[Stored data entries]

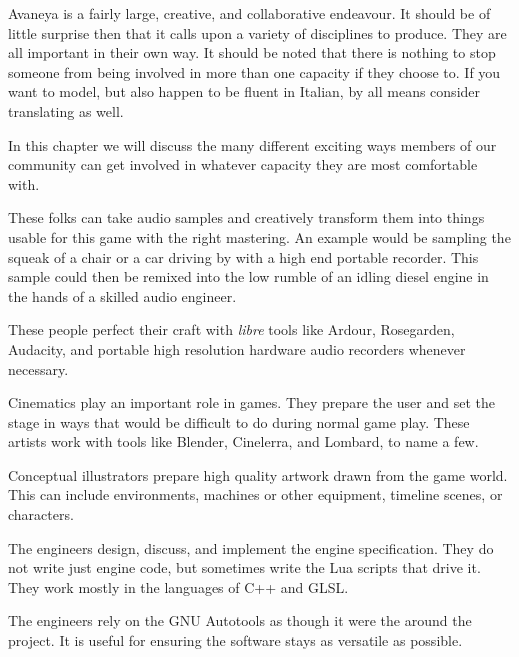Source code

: 
Avaneya is a fairly large, creative, and collaborative endeavour. It should be of little surprise then that it calls upon a variety of disciplines to produce. They are all important in their own way. It should be noted that there is nothing to stop someone from being involved in more than one capacity if they choose to. If you want to model, but also happen to be fluent in Italian, by all means consider translating as well.

In this chapter we will discuss the many different exciting ways members of our community can get involved in whatever capacity they are most comfortable with.


These folks can take audio samples and creatively transform them into things usable for this game with the right mastering. An example would be sampling the squeak of a chair or a car driving by with a high end portable recorder. This sample could then be remixed into the low rumble of an idling diesel engine in the hands of a skilled audio engineer. 

These people perfect their craft with {\it libre} tools like Ardour, Rosegarden, Audacity, and portable high resolution hardware audio recorders whenever necessary.


Cinematics play an important role in games. They prepare the user and set the stage in ways that would be difficult to do during normal game play. These artists work with tools like Blender, Cinelerra, and Lombard, to name a few.


Conceptual illustrators prepare high quality artwork drawn from the game world. This can include environments, machines or other equipment, timeline scenes, or characters.


The engineers design, discuss, and implement the engine specification. They do not write just engine code, but sometimes write the Lua scripts that drive it. They work mostly in the languages of C++ and GLSL. 

The engineers rely on the GNU Autotools as though it were the  around the project. It is useful for ensuring the software stays as versatile as possible.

__What you need to do__.
Only the lines with "their" are needed; find them in the records and copy each one.

__Task answer__.
Avaneya is a fairly large, creative, and collaborative endeavour. It should be of little surprise then that it calls upon a variety of disciplines to produce. They are all important in their own way. It should be noted that there is nothing to stop someone from being involved in more than one capacity if they choose to. If you want to model, but also happen to be fluent in Italian, by all means consider translating as well.
These people perfect their craft with {\it libre} tools like Ardour, Rosegarden, Audacity, and portable high resolution hardware audio recorders whenever necessary.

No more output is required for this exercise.